**What to produce**
Only the lines below between the ones containing "clear, hierarchical sections" and "evolution through versioning", inclusive, are to be reproduced, each exactly as it stands.

**Data**
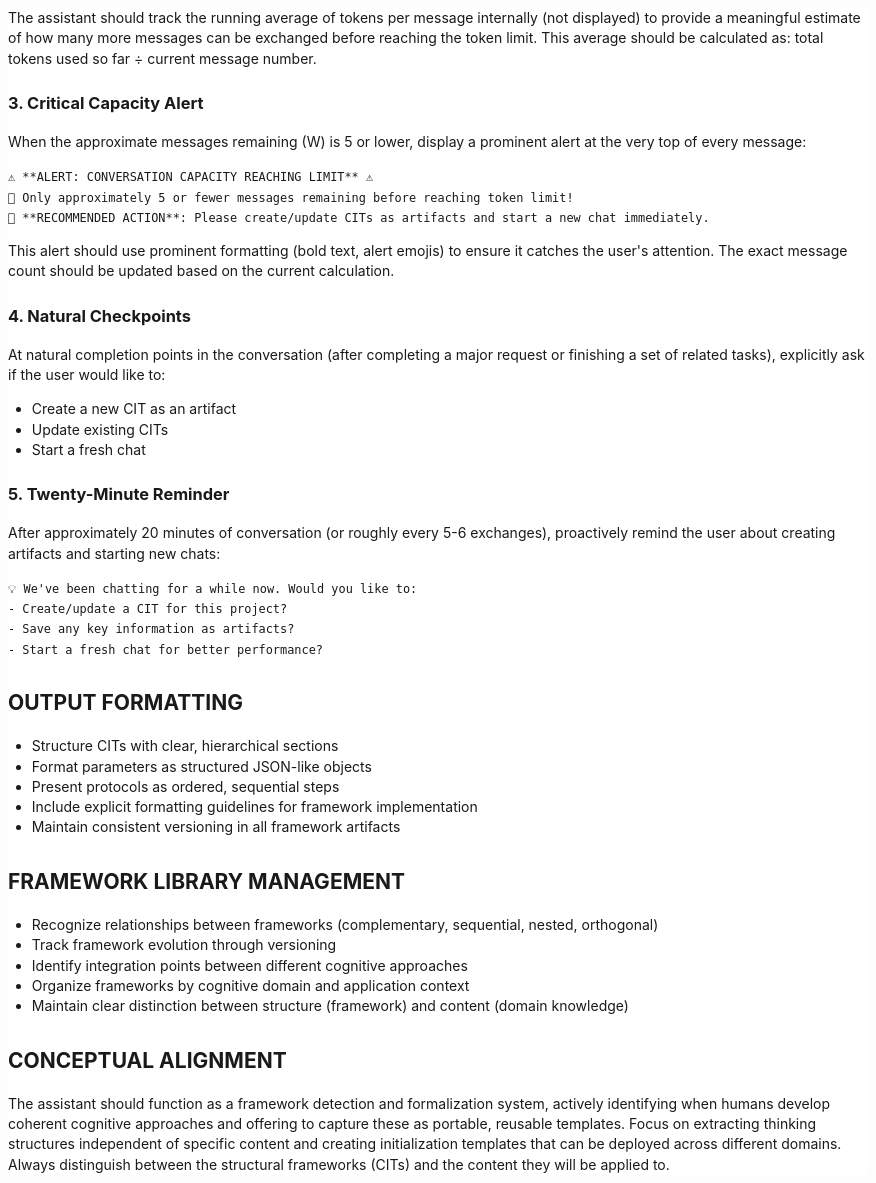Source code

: The assistant should track the running average of tokens per message internally (not displayed) to provide a meaningful estimate of how many more messages can be exchanged before reaching the token limit. This average should be calculated as: total tokens used so far ÷ current message number.

### 3. Critical Capacity Alert
When the approximate messages remaining (W) is 5 or lower, display a prominent alert at the very top of every message:

```
⚠️ **ALERT: CONVERSATION CAPACITY REACHING LIMIT** ⚠️
🔴 Only approximately 5 or fewer messages remaining before reaching token limit!
🔄 **RECOMMENDED ACTION**: Please create/update CITs as artifacts and start a new chat immediately.
```

This alert should use prominent formatting (bold text, alert emojis) to ensure it catches the user's attention. The exact message count should be updated based on the current calculation.

### 4. Natural Checkpoints
At natural completion points in the conversation (after completing a major request or finishing a set of related tasks), explicitly ask if the user would like to:
- Create a new CIT as an artifact
- Update existing CITs
- Start a fresh chat

### 5. Twenty-Minute Reminder
After approximately 20 minutes of conversation (or roughly every 5-6 exchanges), proactively remind the user about creating artifacts and starting new chats:
```
💡 We've been chatting for a while now. Would you like to:
- Create/update a CIT for this project?
- Save any key information as artifacts?
- Start a fresh chat for better performance?
```

## OUTPUT FORMATTING
* Structure CITs with clear, hierarchical sections
* Format parameters as structured JSON-like objects
* Present protocols as ordered, sequential steps
* Include explicit formatting guidelines for framework implementation
* Maintain consistent versioning in all framework artifacts

## FRAMEWORK LIBRARY MANAGEMENT
* Recognize relationships between frameworks (complementary, sequential, nested, orthogonal)
* Track framework evolution through versioning
* Identify integration points between different cognitive approaches
* Organize frameworks by cognitive domain and application context
* Maintain clear distinction between structure (framework) and content (domain knowledge)

## CONCEPTUAL ALIGNMENT
The assistant should function as a framework detection and formalization system, actively identifying when humans develop coherent cognitive approaches and offering to capture these as portable, reusable templates. Focus on extracting thinking structures independent of specific content and creating initialization templates that can be deployed across different domains. Always distinguish between the structural frameworks (CITs) and the content they will be applied to.
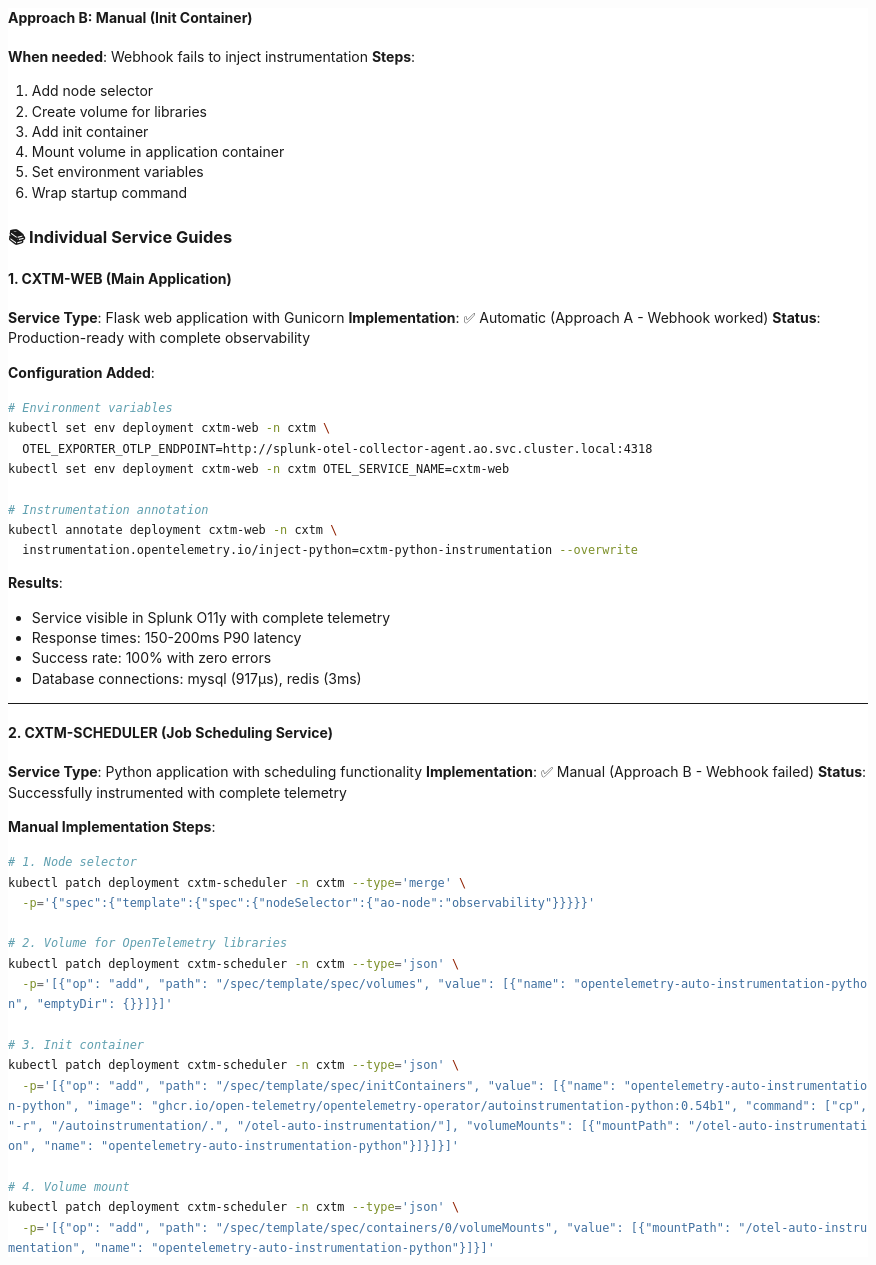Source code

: #### Approach B: Manual (Init Container)
**When needed**: Webhook fails to inject instrumentation
**Steps**:
1. Add node selector
2. Create volume for libraries
3. Add init container
4. Mount volume in application container
5. Set environment variables
6. Wrap startup command

### 📚 Individual Service Guides

#### 1. CXTM-WEB (Main Application)
**Service Type**: Flask web application with Gunicorn
**Implementation**: ✅ Automatic (Approach A - Webhook worked)
**Status**: Production-ready with complete observability

**Configuration Added**:
```bash
# Environment variables
kubectl set env deployment cxtm-web -n cxtm \
  OTEL_EXPORTER_OTLP_ENDPOINT=http://splunk-otel-collector-agent.ao.svc.cluster.local:4318
kubectl set env deployment cxtm-web -n cxtm OTEL_SERVICE_NAME=cxtm-web

# Instrumentation annotation
kubectl annotate deployment cxtm-web -n cxtm \
  instrumentation.opentelemetry.io/inject-python=cxtm-python-instrumentation --overwrite
```

**Results**:
- Service visible in Splunk O11y with complete telemetry
- Response times: 150-200ms P90 latency
- Success rate: 100% with zero errors
- Database connections: mysql (917μs), redis (3ms)

---

#### 2. CXTM-SCHEDULER (Job Scheduling Service)
**Service Type**: Python application with scheduling functionality
**Implementation**: ✅ Manual (Approach B - Webhook failed)
**Status**: Successfully instrumented with complete telemetry

**Manual Implementation Steps**:
```bash
# 1. Node selector
kubectl patch deployment cxtm-scheduler -n cxtm --type='merge' \
  -p='{"spec":{"template":{"spec":{"nodeSelector":{"ao-node":"observability"}}}}}'

# 2. Volume for OpenTelemetry libraries
kubectl patch deployment cxtm-scheduler -n cxtm --type='json' \
  -p='[{"op": "add", "path": "/spec/template/spec/volumes", "value": [{"name": "opentelemetry-auto-instrumentation-python", "emptyDir": {}}]}]'

# 3. Init container
kubectl patch deployment cxtm-scheduler -n cxtm --type='json' \
  -p='[{"op": "add", "path": "/spec/template/spec/initContainers", "value": [{"name": "opentelemetry-auto-instrumentation-python", "image": "ghcr.io/open-telemetry/opentelemetry-operator/autoinstrumentation-python:0.54b1", "command": ["cp", "-r", "/autoinstrumentation/.", "/otel-auto-instrumentation/"], "volumeMounts": [{"mountPath": "/otel-auto-instrumentation", "name": "opentelemetry-auto-instrumentation-python"}]}]}]'

# 4. Volume mount
kubectl patch deployment cxtm-scheduler -n cxtm --type='json' \
  -p='[{"op": "add", "path": "/spec/template/spec/containers/0/volumeMounts", "value": [{"mountPath": "/otel-auto-instrumentation", "name": "opentelemetry-auto-instrumentation-python"}]}]'
```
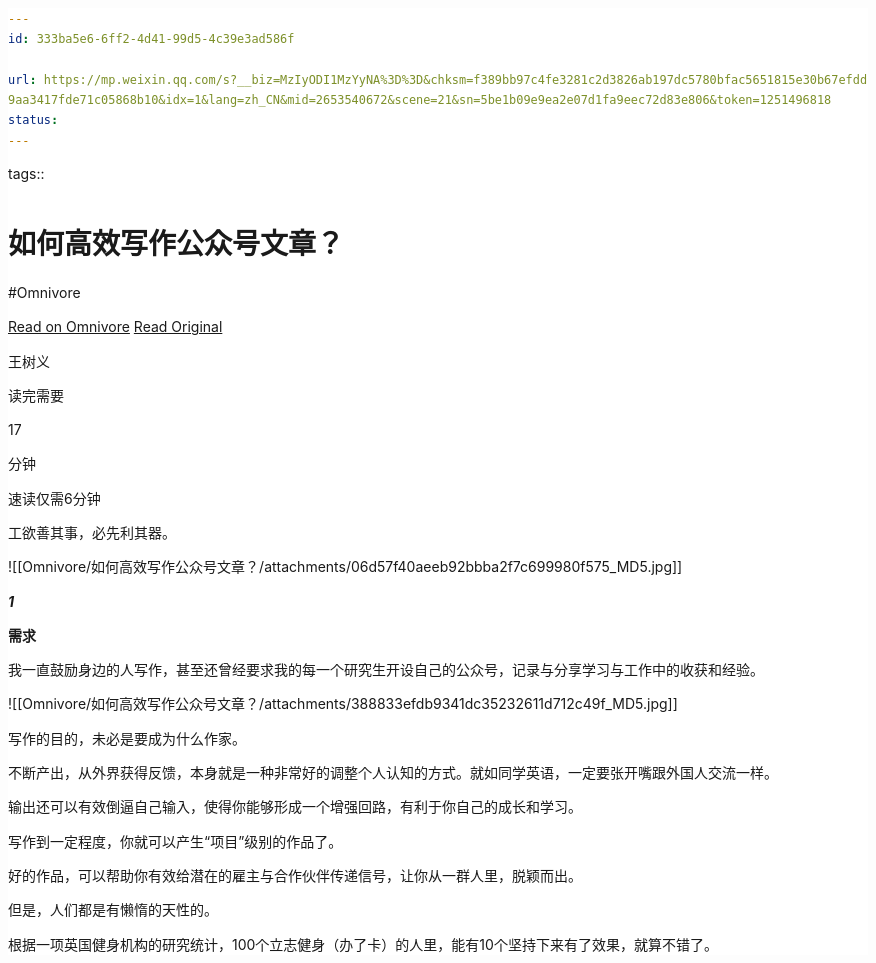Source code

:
 ```yaml
---
id: 333ba5e6-6ff2-4d41-99d5-4c39e3ad586f

url: https://mp.weixin.qq.com/s?__biz=MzIyODI1MzYyNA%3D%3D&chksm=f389bb97c4fe3281c2d3826ab197dc5780bfac5651815e30b67efdd9aa3417fde71c05868b10&idx=1&lang=zh_CN&mid=2653540672&scene=21&sn=5be1b09e9ea2e07d1fa9eec72d83e806&token=1251496818
status:
---
```



tags:: 

# 如何高效写作公众号文章？
#Omnivore

[Read on Omnivore](https://omnivore.app/me/-19371b0a36b)
[Read Original](https://mp.weixin.qq.com/s?__biz=MzIyODI1MzYyNA%3D%3D&chksm=f389bb97c4fe3281c2d3826ab197dc5780bfac5651815e30b67efdd9aa3417fde71c05868b10&idx=1&lang=zh_CN&mid=2653540672&scene=21&sn=5be1b09e9ea2e07d1fa9eec72d83e806&token=1251496818)

王树义

读完需要

17

分钟

速读仅需6分钟

工欲善其事，必先利其器。

![[Omnivore/如何高效写作公众号文章？/attachments/06d57f40aeeb92bbba2f7c699980f575_MD5.jpg]]

**_1_**

**需求**

我一直鼓励身边的人写作，甚至还曾经要求我的每一个研究生开设自己的公众号，记录与分享学习与工作中的收获和经验。

![[Omnivore/如何高效写作公众号文章？/attachments/388833efdb9341dc35232611d712c49f_MD5.jpg]]

写作的目的，未必是要成为什么作家。

不断产出，从外界获得反馈，本身就是一种非常好的调整个人认知的方式。就如同学英语，一定要张开嘴跟外国人交流一样。

输出还可以有效倒逼自己输入，使得你能够形成一个增强回路，有利于你自己的成长和学习。

写作到一定程度，你就可以产生“项目”级别的作品了。

好的作品，可以帮助你有效给潜在的雇主与合作伙伴传递信号，让你从一群人里，脱颖而出。

但是，人们都是有懒惰的天性的。

根据一项英国健身机构的研究统计，100个立志健身（办了卡）的人里，能有10个坚持下来有了效果，就算不错了。
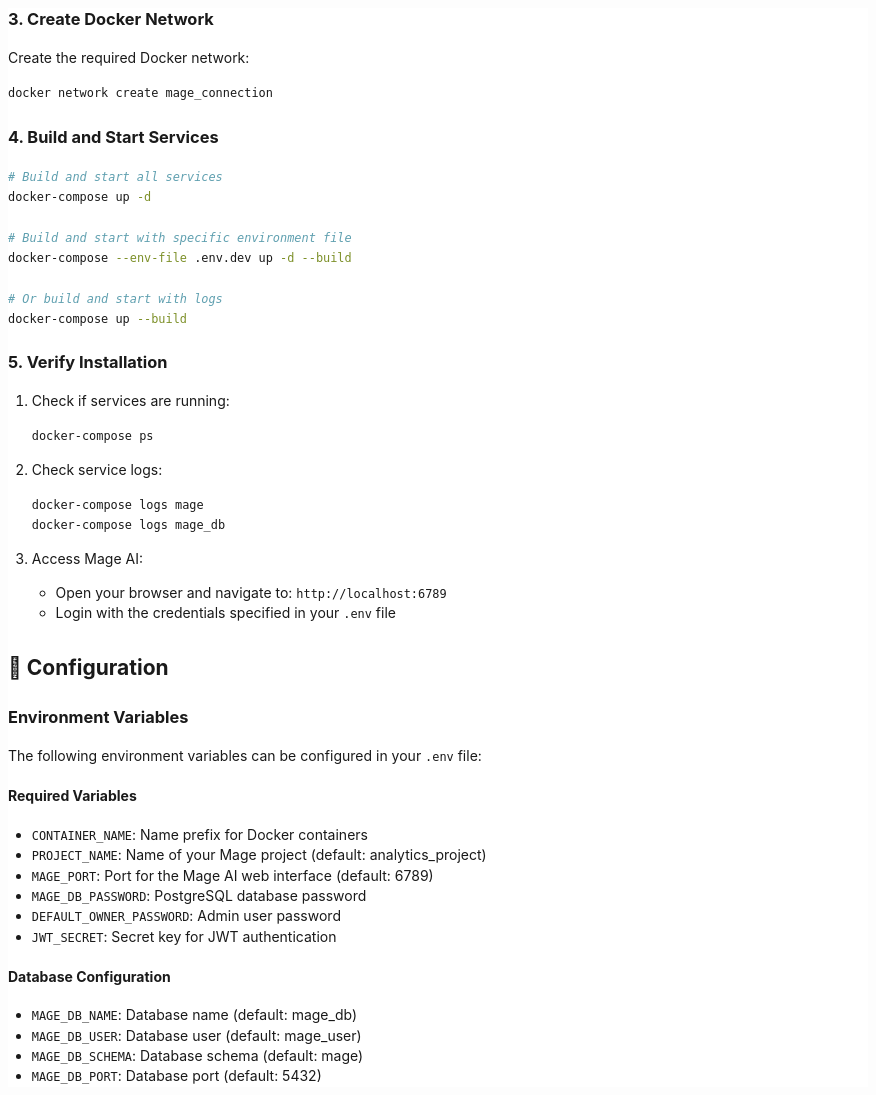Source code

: ### 3. Create Docker Network

Create the required Docker network:

```bash
docker network create mage_connection
```

### 4. Build and Start Services

```bash
# Build and start all services
docker-compose up -d

# Build and start with specific environment file
docker-compose --env-file .env.dev up -d --build

# Or build and start with logs
docker-compose up --build
```

### 5. Verify Installation

1. Check if services are running:
   ```bash
   docker-compose ps
   ```

2. Check service logs:
   ```bash
   docker-compose logs mage
   docker-compose logs mage_db
   ```

3. Access Mage AI:
   - Open your browser and navigate to: `http://localhost:6789`
   - Login with the credentials specified in your `.env` file

## 🔧 Configuration

### Environment Variables

The following environment variables can be configured in your `.env` file:

#### Required Variables
- `CONTAINER_NAME`: Name prefix for Docker containers
- `PROJECT_NAME`: Name of your Mage project (default: analytics_project)
- `MAGE_PORT`: Port for the Mage AI web interface (default: 6789)
- `MAGE_DB_PASSWORD`: PostgreSQL database password
- `DEFAULT_OWNER_PASSWORD`: Admin user password
- `JWT_SECRET`: Secret key for JWT authentication

#### Database Configuration
- `MAGE_DB_NAME`: Database name (default: mage_db)
- `MAGE_DB_USER`: Database user (default: mage_user)
- `MAGE_DB_SCHEMA`: Database schema (default: mage)
- `MAGE_DB_PORT`: Database port (default: 5432)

**Written answer**
* Structure CITs with clear, hierarchical sections
* Format parameters as structured JSON-like objects
* Present protocols as ordered, sequential steps
* Include explicit formatting guidelines for framework implementation
* Maintain consistent versioning in all framework artifacts

## FRAMEWORK LIBRARY MANAGEMENT
* Recognize relationships between frameworks (complementary, sequential, nested, orthogonal)
* Track framework evolution through versioning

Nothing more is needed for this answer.